TASK: Where the data below shows a picture, leave that picture out and copy the rest exactly.

DATA SHOWN:
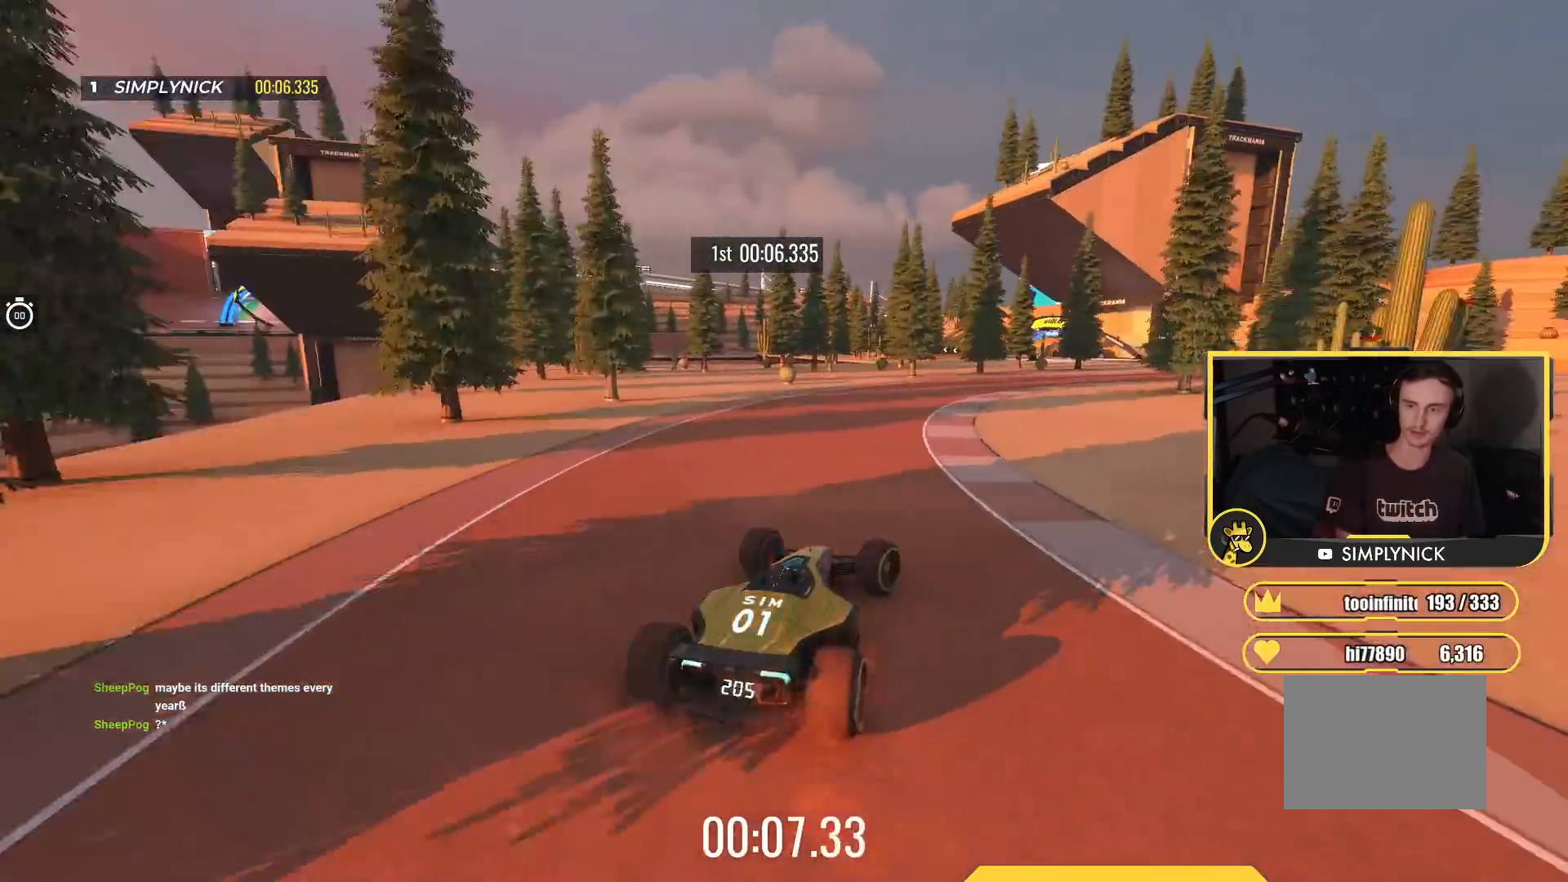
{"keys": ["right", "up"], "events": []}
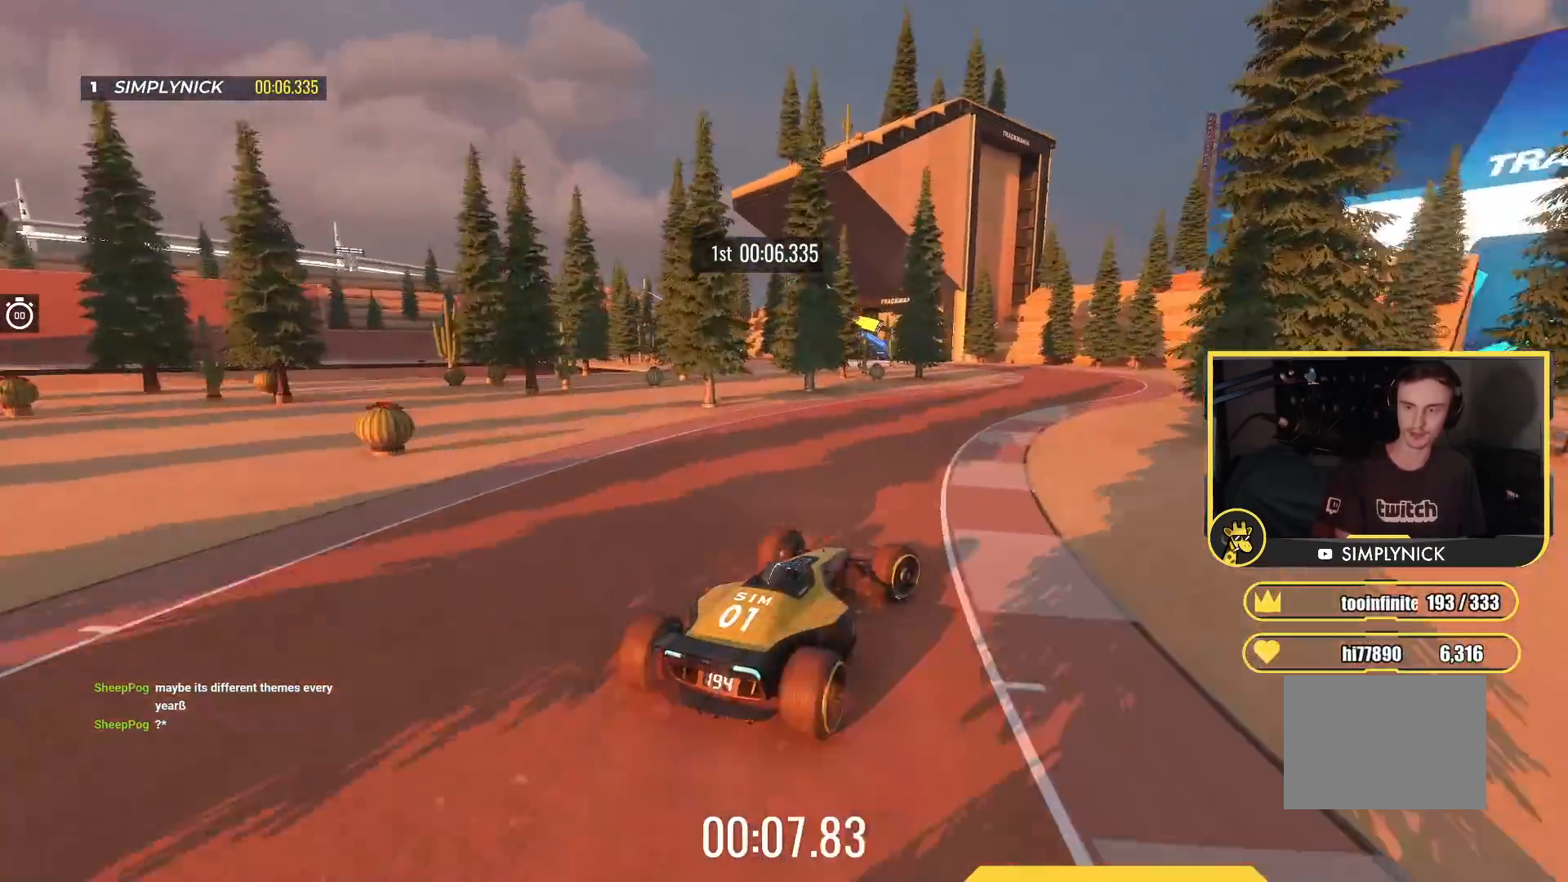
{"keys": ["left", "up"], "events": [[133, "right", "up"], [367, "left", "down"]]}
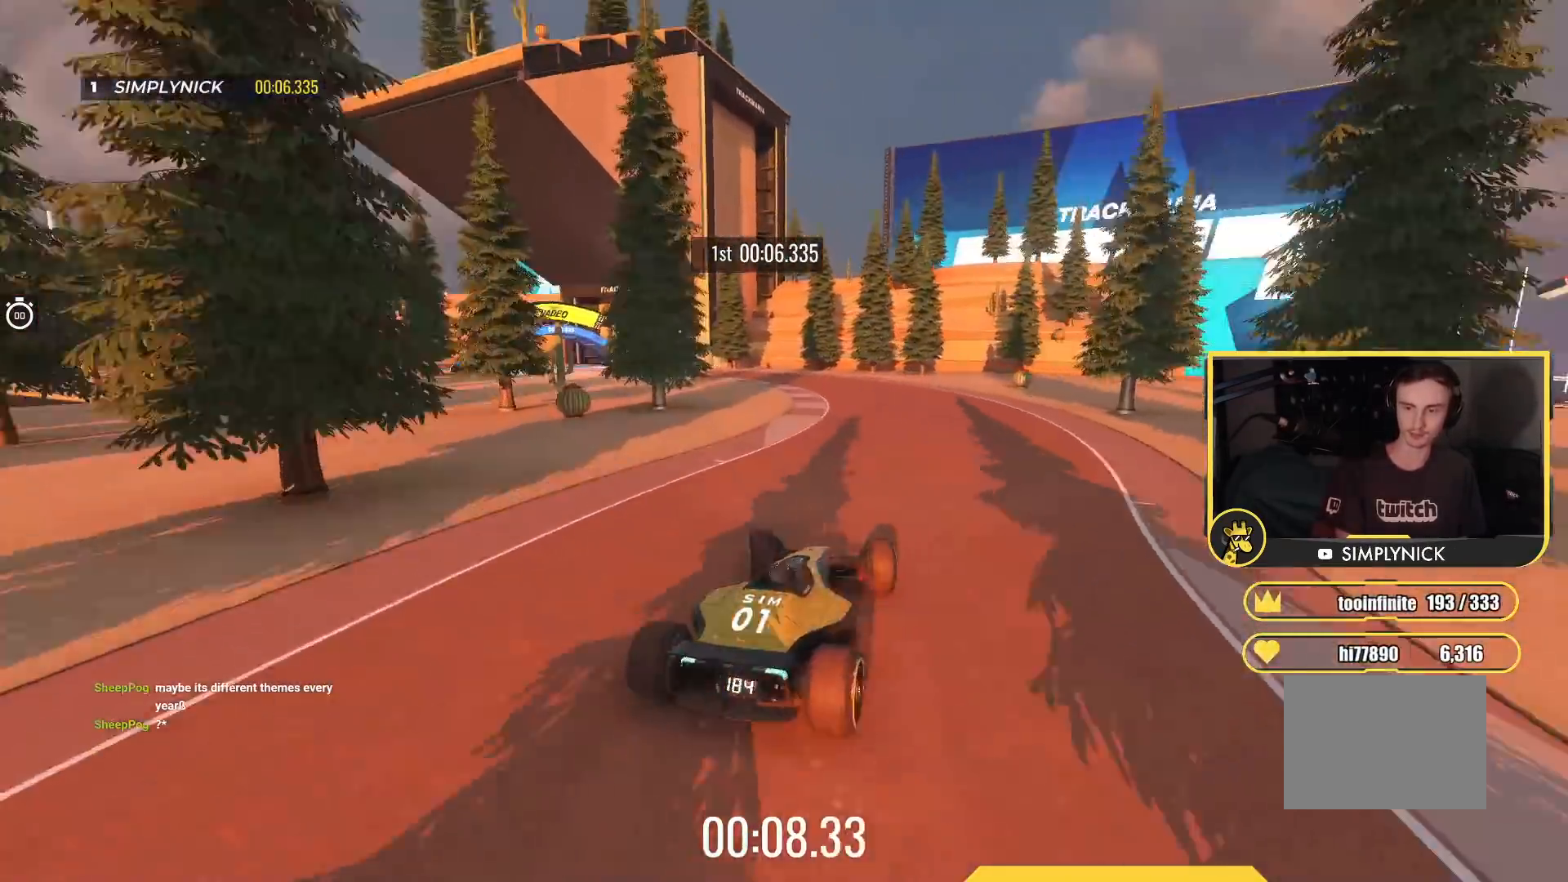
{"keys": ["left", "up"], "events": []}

RESPONSE:
{"keys": ["right", "up"], "events": []}
{"keys": ["left", "up"], "events": [[133, "right", "up"], [367, "left", "down"]]}
{"keys": ["left", "up"], "events": []}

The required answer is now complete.